Antacids: Antacids may reduce the bioavailability of gabapentin by up to 20%. It is recommended that gabapentin be taken about two hours after antacid administration.
Cimetidine: Gabapentin's mean apparent oral clearance and creatinine clearance decreased by 14% and 10%, respectively, in the presence of cimetidine 300 mg. Thus, cimetidine appeared to alter the renal excretion of both gabapentin and creatinine which is an endogenous marker of renal function.
Hydrocodone: Concomitant use of gabapentin (125-500 mg) decreases hydrocodone Cmax and AUC values in a dose-dependent manner relative to the use of hydrocodone alone; Cmax and AUC values are 3% to 4% lower, respectively, after administration of gabapentin 125 mg and 21-22% lower, respectively, after administration of gabapentin 500 mg. Hydrocodone increases gabapentin AUC values by 14%.
Morphine: Concomitant use of morphine and gabapentin may result in increased plasma concentrations of gabapentin. Patients who experience symptoms of CNS depression such as somnolence may require a decrease in morphine or gabapentin dosage.
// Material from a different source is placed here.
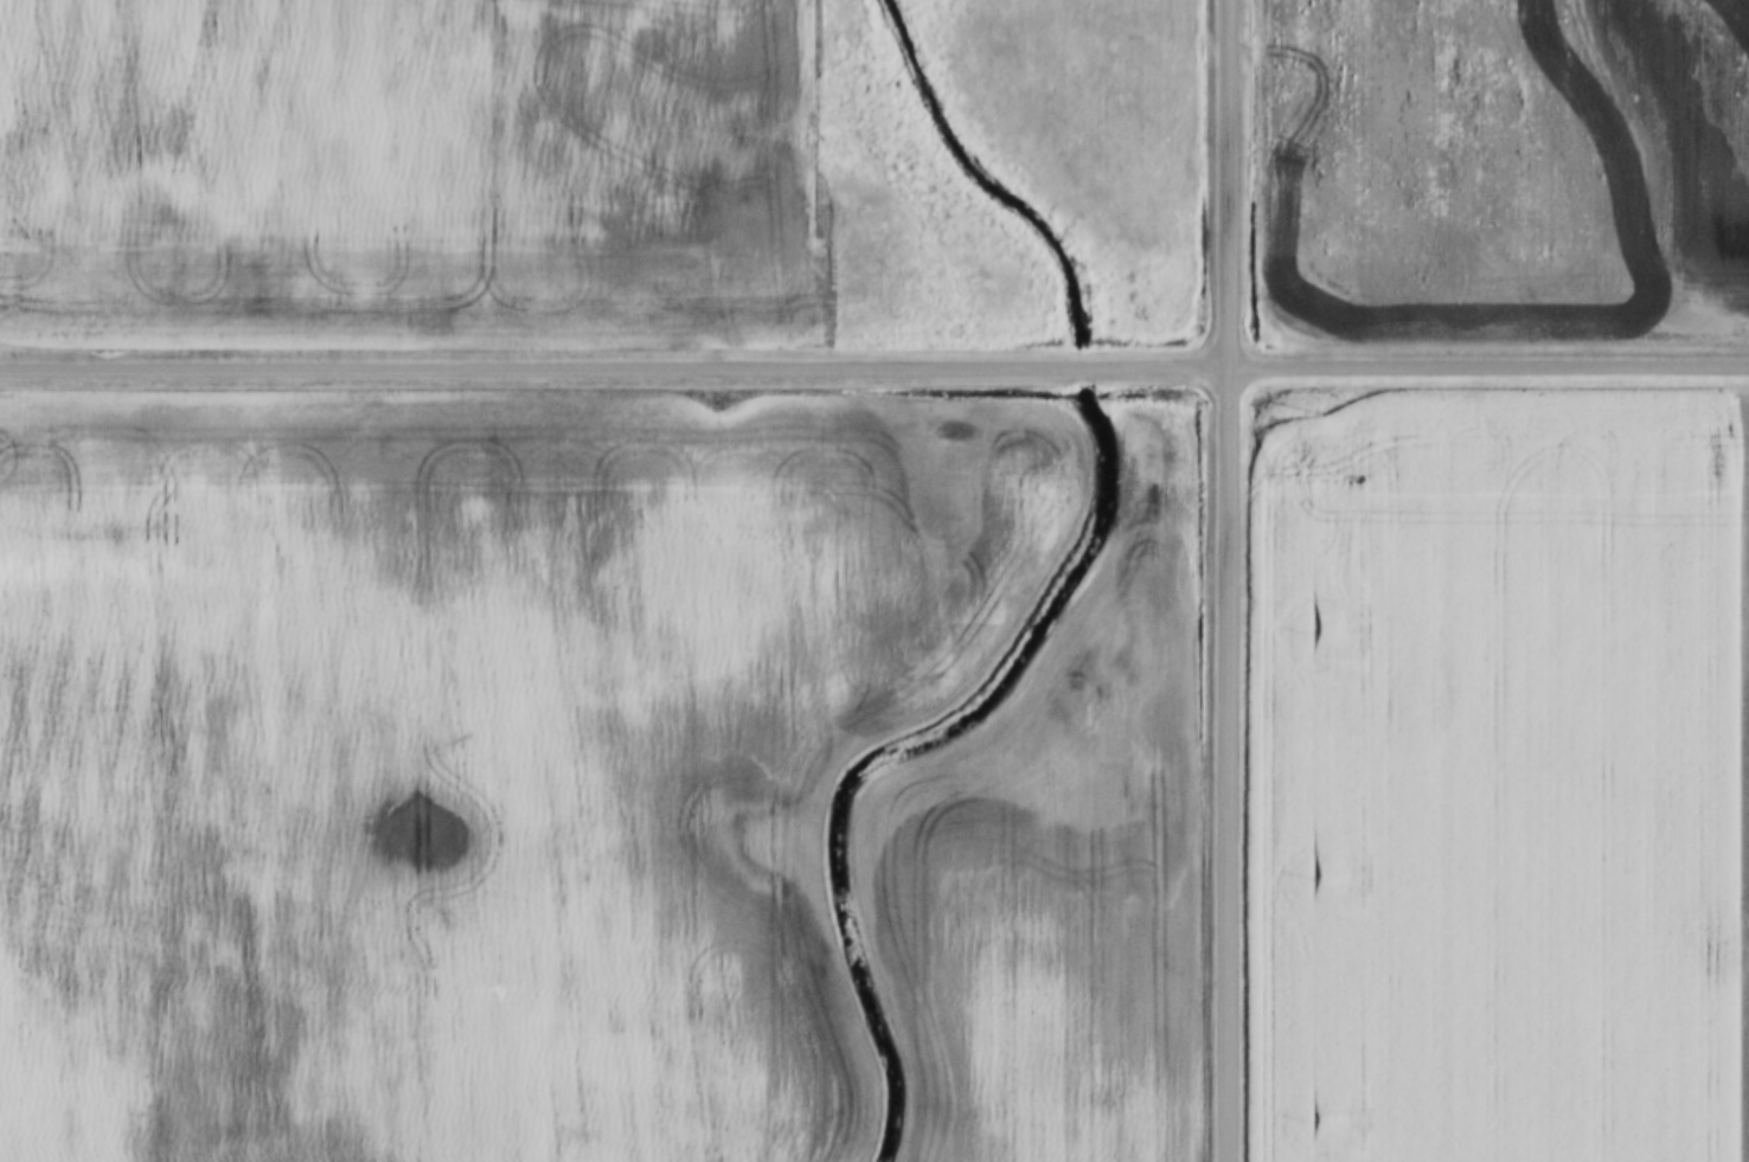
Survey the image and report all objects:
road: (874, 368)
road: (1226, 581)
river: (1091, 604)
Naproxen: Concomitant use of naproxen sodium and gabapentin increases the amount of absorbed gabapentin by 12% to 15%.
Oral contraceptives: Multiple-dose pharmacokinetic profiles (based on AUC and half-life) of norethindrone and ethinyl estradiol after administration of norethindrone acetate 2.5 mg and ethinyl estradiol 50 mcg were similar with and without concomitant use of gabapentin 400 mg.
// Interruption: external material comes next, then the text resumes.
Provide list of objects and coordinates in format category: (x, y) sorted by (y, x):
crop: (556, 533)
Probenecid: Gabapentin pharmacokinetic parameters with and without probenecid were comparable. This indicates that gabapentin does not undergo renal tubular secretion by the pathway that is blocked by probenecid.
Anticonvulsants: Pharmacokinetics of gabapentin were unchanged after administration of other anticonvulsants such as valproic acid, carbamazepine, phenobarbital, or phenytoin.